**Task requirements:** In the rows below, return the lines character for character, starting with the line that contains "本業の夜勤を4回に抑えて、4回カイテクの夜勤やれ" and continuing through the line that contains "イテクやユーケアに登録して、副業するか", both included. Output only those lines.

**Material supplied:**
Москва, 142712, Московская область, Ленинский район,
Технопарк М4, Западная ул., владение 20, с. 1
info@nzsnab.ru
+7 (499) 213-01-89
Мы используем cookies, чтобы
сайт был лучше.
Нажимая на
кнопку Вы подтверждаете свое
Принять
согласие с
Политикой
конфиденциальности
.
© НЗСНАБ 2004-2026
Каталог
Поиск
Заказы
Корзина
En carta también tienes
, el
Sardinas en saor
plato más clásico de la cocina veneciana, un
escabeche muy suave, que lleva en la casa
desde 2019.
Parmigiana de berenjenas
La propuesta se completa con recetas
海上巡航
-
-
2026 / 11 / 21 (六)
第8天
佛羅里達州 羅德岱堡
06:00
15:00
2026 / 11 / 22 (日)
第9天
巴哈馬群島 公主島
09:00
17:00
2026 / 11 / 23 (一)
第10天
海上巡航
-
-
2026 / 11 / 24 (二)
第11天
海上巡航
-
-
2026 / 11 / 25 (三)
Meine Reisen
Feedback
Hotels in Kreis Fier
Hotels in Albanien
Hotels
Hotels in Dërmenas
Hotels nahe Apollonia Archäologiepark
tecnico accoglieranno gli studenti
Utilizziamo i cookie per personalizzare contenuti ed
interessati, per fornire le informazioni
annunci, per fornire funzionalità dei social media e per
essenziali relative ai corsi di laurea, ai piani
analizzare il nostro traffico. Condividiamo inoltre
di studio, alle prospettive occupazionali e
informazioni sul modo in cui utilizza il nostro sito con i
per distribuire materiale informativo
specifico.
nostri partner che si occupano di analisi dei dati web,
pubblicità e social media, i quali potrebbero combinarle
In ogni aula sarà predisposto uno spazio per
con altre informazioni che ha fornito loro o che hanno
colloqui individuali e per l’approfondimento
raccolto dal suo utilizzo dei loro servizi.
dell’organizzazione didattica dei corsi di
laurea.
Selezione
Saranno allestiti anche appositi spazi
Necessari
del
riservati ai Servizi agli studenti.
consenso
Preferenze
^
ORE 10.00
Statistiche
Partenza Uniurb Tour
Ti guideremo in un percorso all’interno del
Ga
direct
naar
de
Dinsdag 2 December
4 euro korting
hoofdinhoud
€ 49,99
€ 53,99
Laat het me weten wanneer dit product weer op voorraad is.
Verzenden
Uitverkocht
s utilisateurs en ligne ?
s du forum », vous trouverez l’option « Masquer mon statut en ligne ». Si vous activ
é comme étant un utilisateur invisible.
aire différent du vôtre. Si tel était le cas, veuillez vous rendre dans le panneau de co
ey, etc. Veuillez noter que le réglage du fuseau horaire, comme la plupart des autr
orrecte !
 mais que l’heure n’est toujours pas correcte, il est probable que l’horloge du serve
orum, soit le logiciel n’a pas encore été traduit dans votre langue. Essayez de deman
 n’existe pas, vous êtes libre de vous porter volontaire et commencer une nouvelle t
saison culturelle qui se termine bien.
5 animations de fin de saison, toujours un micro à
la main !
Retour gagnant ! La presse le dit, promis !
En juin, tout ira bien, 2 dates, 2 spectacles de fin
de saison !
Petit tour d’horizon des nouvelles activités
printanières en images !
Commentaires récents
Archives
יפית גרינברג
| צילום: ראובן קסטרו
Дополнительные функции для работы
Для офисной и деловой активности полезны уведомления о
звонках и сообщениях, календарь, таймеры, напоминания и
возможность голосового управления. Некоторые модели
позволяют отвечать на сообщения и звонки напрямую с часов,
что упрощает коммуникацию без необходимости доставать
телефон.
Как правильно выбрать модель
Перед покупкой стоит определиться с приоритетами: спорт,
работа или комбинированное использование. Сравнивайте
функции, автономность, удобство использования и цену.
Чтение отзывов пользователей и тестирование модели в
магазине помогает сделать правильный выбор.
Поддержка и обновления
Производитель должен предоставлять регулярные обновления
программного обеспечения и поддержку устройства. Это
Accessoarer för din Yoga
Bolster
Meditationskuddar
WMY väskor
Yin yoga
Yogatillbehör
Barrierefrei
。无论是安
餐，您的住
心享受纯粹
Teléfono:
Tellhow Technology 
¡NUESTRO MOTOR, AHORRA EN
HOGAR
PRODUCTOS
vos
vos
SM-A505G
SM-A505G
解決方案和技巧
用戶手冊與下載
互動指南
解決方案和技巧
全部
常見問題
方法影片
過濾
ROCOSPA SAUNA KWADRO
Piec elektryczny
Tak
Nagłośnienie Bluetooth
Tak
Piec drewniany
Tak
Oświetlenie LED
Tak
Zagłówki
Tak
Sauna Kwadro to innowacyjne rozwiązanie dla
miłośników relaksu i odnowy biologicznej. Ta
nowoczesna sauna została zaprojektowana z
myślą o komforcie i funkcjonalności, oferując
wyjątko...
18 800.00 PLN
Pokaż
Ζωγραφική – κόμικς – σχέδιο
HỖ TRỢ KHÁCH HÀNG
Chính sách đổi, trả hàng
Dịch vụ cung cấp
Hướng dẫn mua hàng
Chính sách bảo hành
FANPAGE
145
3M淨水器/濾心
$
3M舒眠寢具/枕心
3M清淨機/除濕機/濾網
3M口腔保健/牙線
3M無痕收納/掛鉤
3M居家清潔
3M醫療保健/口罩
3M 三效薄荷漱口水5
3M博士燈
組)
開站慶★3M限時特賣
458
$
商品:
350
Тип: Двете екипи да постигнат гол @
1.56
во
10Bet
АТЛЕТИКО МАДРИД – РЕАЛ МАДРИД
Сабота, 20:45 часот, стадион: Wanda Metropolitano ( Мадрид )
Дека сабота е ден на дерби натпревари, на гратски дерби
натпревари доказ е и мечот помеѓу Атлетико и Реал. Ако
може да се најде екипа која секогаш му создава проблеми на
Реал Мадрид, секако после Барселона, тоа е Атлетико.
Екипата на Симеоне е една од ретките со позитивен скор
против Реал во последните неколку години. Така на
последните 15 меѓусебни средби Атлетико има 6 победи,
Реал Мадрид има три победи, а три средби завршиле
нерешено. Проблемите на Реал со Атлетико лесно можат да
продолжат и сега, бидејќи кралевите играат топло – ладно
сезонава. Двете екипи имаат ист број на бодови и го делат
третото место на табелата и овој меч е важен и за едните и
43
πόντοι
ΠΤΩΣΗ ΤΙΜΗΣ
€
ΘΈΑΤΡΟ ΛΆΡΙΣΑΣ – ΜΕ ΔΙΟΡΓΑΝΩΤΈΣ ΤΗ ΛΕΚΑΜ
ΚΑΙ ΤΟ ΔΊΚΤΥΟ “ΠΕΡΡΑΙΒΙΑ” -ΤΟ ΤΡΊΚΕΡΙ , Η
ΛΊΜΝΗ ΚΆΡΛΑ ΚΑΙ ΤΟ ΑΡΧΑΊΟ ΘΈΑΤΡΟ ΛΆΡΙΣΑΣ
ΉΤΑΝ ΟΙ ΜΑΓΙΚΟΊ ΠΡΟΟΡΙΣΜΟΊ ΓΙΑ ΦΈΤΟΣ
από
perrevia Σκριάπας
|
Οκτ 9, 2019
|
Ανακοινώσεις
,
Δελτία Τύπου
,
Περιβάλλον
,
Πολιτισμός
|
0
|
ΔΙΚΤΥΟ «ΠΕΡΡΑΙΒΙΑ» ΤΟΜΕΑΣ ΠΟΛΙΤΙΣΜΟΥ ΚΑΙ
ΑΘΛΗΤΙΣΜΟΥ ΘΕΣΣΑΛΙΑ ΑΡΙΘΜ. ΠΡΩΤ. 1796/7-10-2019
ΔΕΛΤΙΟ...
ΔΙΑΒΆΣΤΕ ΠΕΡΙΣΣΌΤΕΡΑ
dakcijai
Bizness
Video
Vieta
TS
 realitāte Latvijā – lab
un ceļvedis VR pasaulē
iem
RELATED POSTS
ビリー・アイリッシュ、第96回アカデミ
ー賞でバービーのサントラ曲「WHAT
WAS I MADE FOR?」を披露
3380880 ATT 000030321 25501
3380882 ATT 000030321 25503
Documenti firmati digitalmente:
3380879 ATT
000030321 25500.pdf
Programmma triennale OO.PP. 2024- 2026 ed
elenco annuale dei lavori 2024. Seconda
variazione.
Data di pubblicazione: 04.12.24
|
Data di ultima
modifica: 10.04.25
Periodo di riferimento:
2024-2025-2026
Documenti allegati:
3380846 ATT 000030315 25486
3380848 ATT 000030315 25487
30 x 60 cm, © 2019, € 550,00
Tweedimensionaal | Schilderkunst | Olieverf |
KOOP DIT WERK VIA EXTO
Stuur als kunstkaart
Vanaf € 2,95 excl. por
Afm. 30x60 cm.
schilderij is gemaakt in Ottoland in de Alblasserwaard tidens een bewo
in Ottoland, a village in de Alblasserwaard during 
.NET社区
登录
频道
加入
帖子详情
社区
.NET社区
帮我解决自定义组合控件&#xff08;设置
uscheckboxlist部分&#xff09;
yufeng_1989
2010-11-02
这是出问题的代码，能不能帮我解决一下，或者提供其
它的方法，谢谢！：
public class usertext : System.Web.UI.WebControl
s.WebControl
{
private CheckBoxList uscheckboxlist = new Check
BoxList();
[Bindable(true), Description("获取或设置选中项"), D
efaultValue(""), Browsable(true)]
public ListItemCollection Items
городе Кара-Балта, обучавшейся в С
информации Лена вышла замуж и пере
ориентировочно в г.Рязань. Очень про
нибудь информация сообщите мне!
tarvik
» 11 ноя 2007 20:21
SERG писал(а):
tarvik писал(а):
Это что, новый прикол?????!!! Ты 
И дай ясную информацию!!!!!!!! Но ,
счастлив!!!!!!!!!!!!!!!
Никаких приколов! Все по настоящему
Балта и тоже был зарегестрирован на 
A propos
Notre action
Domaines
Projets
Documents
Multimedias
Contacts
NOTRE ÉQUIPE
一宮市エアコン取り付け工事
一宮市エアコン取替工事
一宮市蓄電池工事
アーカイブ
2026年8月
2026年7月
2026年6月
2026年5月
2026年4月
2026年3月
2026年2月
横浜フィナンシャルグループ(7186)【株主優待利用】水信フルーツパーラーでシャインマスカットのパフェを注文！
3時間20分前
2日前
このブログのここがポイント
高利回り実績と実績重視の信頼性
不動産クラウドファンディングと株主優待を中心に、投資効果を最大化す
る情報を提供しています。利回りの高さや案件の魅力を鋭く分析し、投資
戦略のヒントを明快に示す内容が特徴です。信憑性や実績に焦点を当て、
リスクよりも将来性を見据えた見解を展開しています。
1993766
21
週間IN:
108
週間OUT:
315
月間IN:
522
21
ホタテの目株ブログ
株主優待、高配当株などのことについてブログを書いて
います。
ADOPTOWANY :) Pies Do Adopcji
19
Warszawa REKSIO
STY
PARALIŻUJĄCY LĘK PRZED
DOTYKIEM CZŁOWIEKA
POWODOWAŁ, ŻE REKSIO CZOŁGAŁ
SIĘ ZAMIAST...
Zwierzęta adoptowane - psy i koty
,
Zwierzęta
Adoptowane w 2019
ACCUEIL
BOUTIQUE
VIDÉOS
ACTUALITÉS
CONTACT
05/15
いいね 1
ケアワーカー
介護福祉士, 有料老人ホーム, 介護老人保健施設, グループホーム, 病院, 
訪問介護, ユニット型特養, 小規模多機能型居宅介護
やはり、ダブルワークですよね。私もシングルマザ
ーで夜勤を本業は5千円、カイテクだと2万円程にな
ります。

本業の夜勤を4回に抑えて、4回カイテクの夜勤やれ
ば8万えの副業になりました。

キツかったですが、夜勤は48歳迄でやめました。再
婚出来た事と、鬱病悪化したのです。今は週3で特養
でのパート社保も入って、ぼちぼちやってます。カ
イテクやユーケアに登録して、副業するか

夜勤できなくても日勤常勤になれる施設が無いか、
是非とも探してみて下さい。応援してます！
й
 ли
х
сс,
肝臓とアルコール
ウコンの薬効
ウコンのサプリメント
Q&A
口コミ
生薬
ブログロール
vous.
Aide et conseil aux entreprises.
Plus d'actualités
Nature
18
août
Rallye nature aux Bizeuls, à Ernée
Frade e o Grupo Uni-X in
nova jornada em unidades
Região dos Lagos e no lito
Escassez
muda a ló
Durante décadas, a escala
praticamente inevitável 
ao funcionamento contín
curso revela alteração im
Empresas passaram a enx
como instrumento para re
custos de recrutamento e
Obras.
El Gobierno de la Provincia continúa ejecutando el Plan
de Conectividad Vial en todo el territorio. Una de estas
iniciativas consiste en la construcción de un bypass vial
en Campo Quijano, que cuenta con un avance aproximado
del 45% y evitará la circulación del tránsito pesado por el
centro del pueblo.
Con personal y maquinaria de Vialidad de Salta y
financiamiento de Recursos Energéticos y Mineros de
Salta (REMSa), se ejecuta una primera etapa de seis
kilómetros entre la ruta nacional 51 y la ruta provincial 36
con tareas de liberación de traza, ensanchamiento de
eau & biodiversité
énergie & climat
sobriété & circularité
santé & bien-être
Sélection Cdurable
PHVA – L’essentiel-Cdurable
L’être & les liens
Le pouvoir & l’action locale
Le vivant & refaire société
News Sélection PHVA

**Reply:**
本業の夜勤を4回に抑えて、4回カイテクの夜勤やれ
ば8万えの副業になりました。

キツかったですが、夜勤は48歳迄でやめました。再
婚出来た事と、鬱病悪化したのです。今は週3で特養
でのパート社保も入って、ぼちぼちやってます。カ
イテクやユーケアに登録して、副業するか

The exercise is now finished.